Gingrich, who got there late and spoke last, was more direct. “The truth is I am the only candidate in the polls close enough to Governor Romney to stop a moderate from becoming the nominee,” he said. Someone in the crowd shouted, “That’s right!” The other candidates, Gingrich said, are “good, decent people, but understand that we need to unify the conservative movement in the next five days to ensure that a conservative wins the nomination.”

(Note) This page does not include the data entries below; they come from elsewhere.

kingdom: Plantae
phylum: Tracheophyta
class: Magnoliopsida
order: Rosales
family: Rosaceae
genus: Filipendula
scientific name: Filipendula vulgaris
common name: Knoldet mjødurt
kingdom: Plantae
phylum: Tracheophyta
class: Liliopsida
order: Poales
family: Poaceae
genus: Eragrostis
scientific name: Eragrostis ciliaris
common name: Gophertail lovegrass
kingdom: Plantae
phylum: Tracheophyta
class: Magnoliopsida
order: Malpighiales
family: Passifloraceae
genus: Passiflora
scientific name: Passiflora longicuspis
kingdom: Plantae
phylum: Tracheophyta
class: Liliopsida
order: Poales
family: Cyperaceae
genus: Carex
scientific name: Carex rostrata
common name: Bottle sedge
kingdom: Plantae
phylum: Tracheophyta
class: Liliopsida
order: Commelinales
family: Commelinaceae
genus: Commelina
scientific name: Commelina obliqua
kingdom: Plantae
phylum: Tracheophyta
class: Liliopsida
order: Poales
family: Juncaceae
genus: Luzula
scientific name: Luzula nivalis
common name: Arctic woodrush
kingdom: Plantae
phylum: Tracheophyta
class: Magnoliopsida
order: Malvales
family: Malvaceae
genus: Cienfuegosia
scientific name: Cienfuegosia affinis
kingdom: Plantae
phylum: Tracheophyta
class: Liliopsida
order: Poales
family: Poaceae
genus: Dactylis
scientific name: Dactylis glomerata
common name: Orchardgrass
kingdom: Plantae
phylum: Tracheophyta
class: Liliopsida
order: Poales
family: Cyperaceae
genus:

When the rally was over, I spoke to the woman who held up the “Not Romney” sign. It turned out she wasn’t from South Carolina—she’d driven all the way from Nevada to do whatever she could for Gingrich. A 79-year-old shopping-center developer named Barbara, she spoke of the country’s moral degeneration in personal terms, telling me about grandchildren who had babies out of wedlock, Oxycontin habits, and outrageous debts. She sees defeating Obama as an existential challenge, and doesn’t think Santorum is tough enough for it. “I don’t think he’s strong enough to take us through this deep, deep depression,” she said. “His values are there, but he’s not strong enough, or knowledgeable enough, or a leader enough to pull us through the pit that we are in.”

In the end, the split between Santorum and Gingrich is largely about whether people find purity or strength more important. “Santorum and Newt, on all the critical issues share the same value structure,” says Jim Garlow, a San Diego pastor and member of Gingrich’s Faith Leaders Coalition. Garlow, who was at the Texas meeting, says the key question is pragmatic: “Who can face the political realities and take on Obama? I want to see Newt Gingrich in a debate with Obama. I know who can win that one.”

Garlow realizes that time is running out for the right to unite, but until one of the two men drops out, there’s unlikely to be much movement on either side. “People feel very strongly about their candidates,” he says. “I suppose after South Carolina it’s going to shake out very fast.” By then, of course, it might be too late for them both.